Saved data entries:
· · · · · · ·

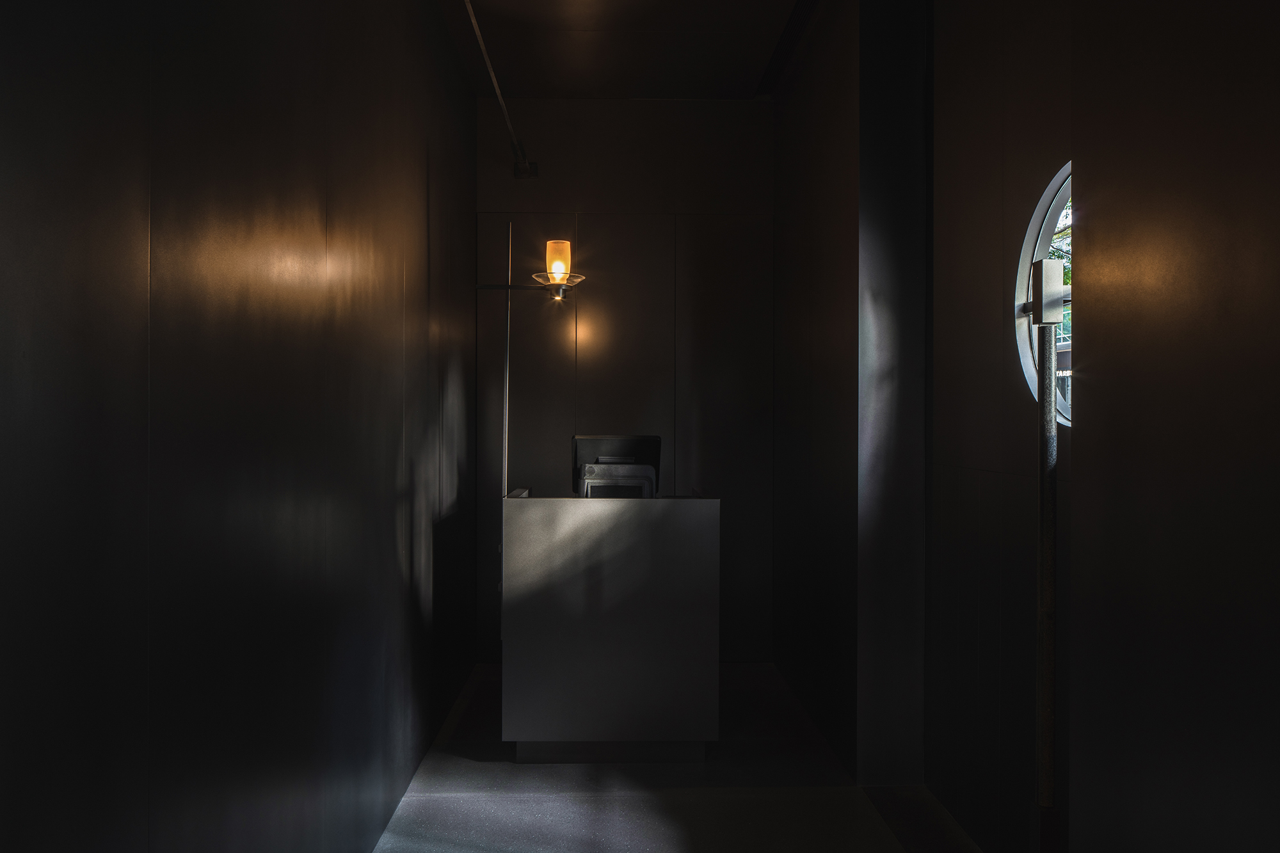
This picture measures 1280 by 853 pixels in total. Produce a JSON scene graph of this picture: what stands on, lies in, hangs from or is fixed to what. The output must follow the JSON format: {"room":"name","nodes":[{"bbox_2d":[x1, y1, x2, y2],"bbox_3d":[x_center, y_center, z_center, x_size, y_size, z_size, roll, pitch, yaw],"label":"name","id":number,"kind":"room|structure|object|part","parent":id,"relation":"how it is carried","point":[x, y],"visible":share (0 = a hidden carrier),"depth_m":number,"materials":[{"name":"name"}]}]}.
{"room":"lobby","nodes":[
{"label":"lobby","id":0,"kind":"room"},
{"bbox_2d":[0,0,483,852],"bbox_3d":[-0.907,-0.210,2.053,0.210,3.173,5.653,0,0,-1],"label":"left wall","id":1,"kind":"structure","parent":0,"point":[424,212],"depth_m":1.67,"materials":[{"name":"black"}]},
{"bbox_2d":[432,0,815,99],"bbox_3d":[0.157,-1.919,2.475,2.403,0.175,5.061,0,0,-1],"label":"ceiling","id":2,"kind":"structure","parent":0,"point":[564,21],"depth_m":4.13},
{"bbox_2d":[462,0,535,179],"bbox_3d":[-0.654,-1.669,3.209,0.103,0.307,3.799,0,0,-1],"label":"ceiling pipe","id":3,"kind":"object","parent":2,"relation":"attached to","point":[474,25],"visible":0.98,"depth_m":4.11,"materials":[{"name":"metal"}]},
{"bbox_2d":[475,97,773,658],"bbox_3d":[-0.064,-0.285,4.906,1.813,3.220,0.176,0,0,-1],"label":"back wall","id":4,"kind":"structure","parent":0,"point":[624,103],"depth_m":4.82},
{"bbox_2d":[371,660,979,852],"bbox_3d":[0.150,1.384,2.227,2.107,0.115,5.432,0,0,-1],"label":"floor","id":5,"kind":"structure","parent":0,"point":[402,816],"depth_m":3.08,"materials":[{"name":"grey concrete"}]},
{"bbox_2d":[499,216,513,621],"bbox_3d":[-0.630,0.011,4.038,0.115,1.997,0.144,0,0,-1],"label":"pole","id":6,"kind":"object","parent":5,"relation":"on","point":[507,389],"visible":0.65,"depth_m":4.04,"materials":[{"name":"silver metal"}]},
{"bbox_2d":[475,238,587,299],"bbox_3d":[-0.507,-0.721,3.938,0.523,0.316,0.231,0,0,-1],"label":"wall lamp","id":7,"kind":"object","parent":6,"relation":"attached to","point":[562,242],"visible":0.96,"depth_m":3.89,"materials":[{"name":"metal"}]},
{"bbox_2d":[501,487,719,760],"bbox_3d":[-0.139,0.810,3.929,0.887,1.059,1.055,0,0,-1],"label":"reception desk","id":8,"kind":"object","parent":5,"relation":"on","point":[557,508],"visible":0.99,"depth_m":3.42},
{"bbox_2d":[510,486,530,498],"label":"small desk object","id":9,"kind":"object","parent":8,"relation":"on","point":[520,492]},
{"bbox_2d":[570,434,661,498],"bbox_3d":[-0.109,0.204,3.903,0.401,0.339,0.191,0,0,-1],"label":"monitor","id":10,"kind":"object","parent":8,"relation":"on","point":[622,441],"visible":0.65,"depth_m":3.88,"materials":[{"name":"black plastic"}]},
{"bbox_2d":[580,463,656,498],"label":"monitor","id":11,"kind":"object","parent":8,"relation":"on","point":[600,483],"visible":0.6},
{"bbox_2d":[1029,255,1063,852],"bbox_3d":[0.844,0.455,1.776,0.322,1.671,0.346,0,0,-1],"label":"metal pole","id":12,"kind":"object","parent":5,"relation":"on","point":[1040,592],"visible":0.96,"depth_m":1.76,"materials":[{"name":"metal"}]},
{"bbox_2d":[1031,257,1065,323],"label":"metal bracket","id":13,"kind":"object","parent":12,"relation":"attached to","point":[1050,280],"visible":0.92,"depth_m":1.79,"materials":[{"name":"silver metal"}]},
{"bbox_2d":[769,0,932,782],"bbox_3d":[0.932,-0.284,4.033,0.324,3.303,1.701,0,0,-1],"label":"right wall","id":14,"kind":"structure","parent":0,"point":[792,143],"depth_m":3.37,"materials":[{"name":"black paint"}]},
{"bbox_2d":[1014,161,1073,425],"bbox_3d":[1.175,-0.361,2.166,0.161,0.817,0.790,0,0,-1],"label":"round window","id":15,"kind":"structure","parent":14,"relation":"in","point":[1025,351],"depth_m":2.43,"materials":[{"name":"glass"}]},
{"bbox_2d":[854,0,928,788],"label":"wall column","id":16,"kind":"structure","parent":0,"point":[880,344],"depth_m":3.22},
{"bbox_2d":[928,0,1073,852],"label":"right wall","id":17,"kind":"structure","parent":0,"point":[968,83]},
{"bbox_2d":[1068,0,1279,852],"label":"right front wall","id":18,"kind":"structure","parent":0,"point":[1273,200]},
{"label":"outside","id":19,"kind":"structure","parent":0,"visible":0},
{"bbox_2d":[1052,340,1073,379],"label":"sign","id":20,"kind":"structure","parent":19,"point":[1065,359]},
{"label":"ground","id":21,"kind":"structure","parent":19,"visible":0},
{"bbox_2d":[1047,198,1073,344],"bbox_3d":[4.179,-1.172,7.676,2.505,4.263,2.820,0,0,-1],"label":"tree","id":22,"kind":"object","parent":21,"relation":"on","point":[1065,282],"visible":0.05,"depth_m":7.62,"materials":[{"name":"green plant"}]}
]}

· · · · · · ·

YOUR TASK:
Excluding the pictures, transcribe all of the entries exactly.

ANSWER TO THE PROBLEM:
This picture measures 1280 by 853 pixels in total. Produce a JSON scene graph of this picture: what stands on, lies in, hangs from or is fixed to what. The output must follow the JSON format: {"room":"name","nodes":[{"bbox_2d":[x1, y1, x2, y2],"bbox_3d":[x_center, y_center, z_center, x_size, y_size, z_size, roll, pitch, yaw],"label":"name","id":number,"kind":"room|structure|object|part","parent":id,"relation":"how it is carried","point":[x, y],"visible":share (0 = a hidden carrier),"depth_m":number,"materials":[{"name":"name"}]}]}.
{"room":"lobby","nodes":[
{"label":"lobby","id":0,"kind":"room"},
{"bbox_2d":[0,0,483,852],"bbox_3d":[-0.907,-0.210,2.053,0.210,3.173,5.653,0,0,-1],"label":"left wall","id":1,"kind":"structure","parent":0,"point":[424,212],"depth_m":1.67,"materials":[{"name":"black"}]},
{"bbox_2d":[432,0,815,99],"bbox_3d":[0.157,-1.919,2.475,2.403,0.175,5.061,0,0,-1],"label":"ceiling","id":2,"kind":"structure","parent":0,"point":[564,21],"depth_m":4.13},
{"bbox_2d":[462,0,535,179],"bbox_3d":[-0.654,-1.669,3.209,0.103,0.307,3.799,0,0,-1],"label":"ceiling pipe","id":3,"kind":"object","parent":2,"relation":"attached to","point":[474,25],"visible":0.98,"depth_m":4.11,"materials":[{"name":"metal"}]},
{"bbox_2d":[475,97,773,658],"bbox_3d":[-0.064,-0.285,4.906,1.813,3.220,0.176,0,0,-1],"label":"back wall","id":4,"kind":"structure","parent":0,"point":[624,103],"depth_m":4.82},
{"bbox_2d":[371,660,979,852],"bbox_3d":[0.150,1.384,2.227,2.107,0.115,5.432,0,0,-1],"label":"floor","id":5,"kind":"structure","parent":0,"point":[402,816],"depth_m":3.08,"materials":[{"name":"grey concrete"}]},
{"bbox_2d":[499,216,513,621],"bbox_3d":[-0.630,0.011,4.038,0.115,1.997,0.144,0,0,-1],"label":"pole","id":6,"kind":"object","parent":5,"relation":"on","point":[507,389],"visible":0.65,"depth_m":4.04,"materials":[{"name":"silver metal"}]},
{"bbox_2d":[475,238,587,299],"bbox_3d":[-0.507,-0.721,3.938,0.523,0.316,0.231,0,0,-1],"label":"wall lamp","id":7,"kind":"object","parent":6,"relation":"attached to","point":[562,242],"visible":0.96,"depth_m":3.89,"materials":[{"name":"metal"}]},
{"bbox_2d":[501,487,719,760],"bbox_3d":[-0.139,0.810,3.929,0.887,1.059,1.055,0,0,-1],"label":"reception desk","id":8,"kind":"object","parent":5,"relation":"on","point":[557,508],"visible":0.99,"depth_m":3.42},
{"bbox_2d":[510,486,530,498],"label":"small desk object","id":9,"kind":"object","parent":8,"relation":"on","point":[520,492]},
{"bbox_2d":[570,434,661,498],"bbox_3d":[-0.109,0.204,3.903,0.401,0.339,0.191,0,0,-1],"label":"monitor","id":10,"kind":"object","parent":8,"relation":"on","point":[622,441],"visible":0.65,"depth_m":3.88,"materials":[{"name":"black plastic"}]},
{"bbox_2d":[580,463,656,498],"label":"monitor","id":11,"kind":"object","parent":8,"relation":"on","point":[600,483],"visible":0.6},
{"bbox_2d":[1029,255,1063,852],"bbox_3d":[0.844,0.455,1.776,0.322,1.671,0.346,0,0,-1],"label":"metal pole","id":12,"kind":"object","parent":5,"relation":"on","point":[1040,592],"visible":0.96,"depth_m":1.76,"materials":[{"name":"metal"}]},
{"bbox_2d":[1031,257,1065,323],"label":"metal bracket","id":13,"kind":"object","parent":12,"relation":"attached to","point":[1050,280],"visible":0.92,"depth_m":1.79,"materials":[{"name":"silver metal"}]},
{"bbox_2d":[769,0,932,782],"bbox_3d":[0.932,-0.284,4.033,0.324,3.303,1.701,0,0,-1],"label":"right wall","id":14,"kind":"structure","parent":0,"point":[792,143],"depth_m":3.37,"materials":[{"name":"black paint"}]},
{"bbox_2d":[1014,161,1073,425],"bbox_3d":[1.175,-0.361,2.166,0.161,0.817,0.790,0,0,-1],"label":"round window","id":15,"kind":"structure","parent":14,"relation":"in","point":[1025,351],"depth_m":2.43,"materials":[{"name":"glass"}]},
{"bbox_2d":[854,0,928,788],"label":"wall column","id":16,"kind":"structure","parent":0,"point":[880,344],"depth_m":3.22},
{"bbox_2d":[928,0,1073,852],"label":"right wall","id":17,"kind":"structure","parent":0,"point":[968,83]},
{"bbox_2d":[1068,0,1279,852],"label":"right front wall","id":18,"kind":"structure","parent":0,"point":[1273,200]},
{"label":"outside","id":19,"kind":"structure","parent":0,"visible":0},
{"bbox_2d":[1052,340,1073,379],"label":"sign","id":20,"kind":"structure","parent":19,"point":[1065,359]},
{"label":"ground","id":21,"kind":"structure","parent":19,"visible":0},
{"bbox_2d":[1047,198,1073,344],"bbox_3d":[4.179,-1.172,7.676,2.505,4.263,2.820,0,0,-1],"label":"tree","id":22,"kind":"object","parent":21,"relation":"on","point":[1065,282],"visible":0.05,"depth_m":7.62,"materials":[{"name":"green plant"}]}
]}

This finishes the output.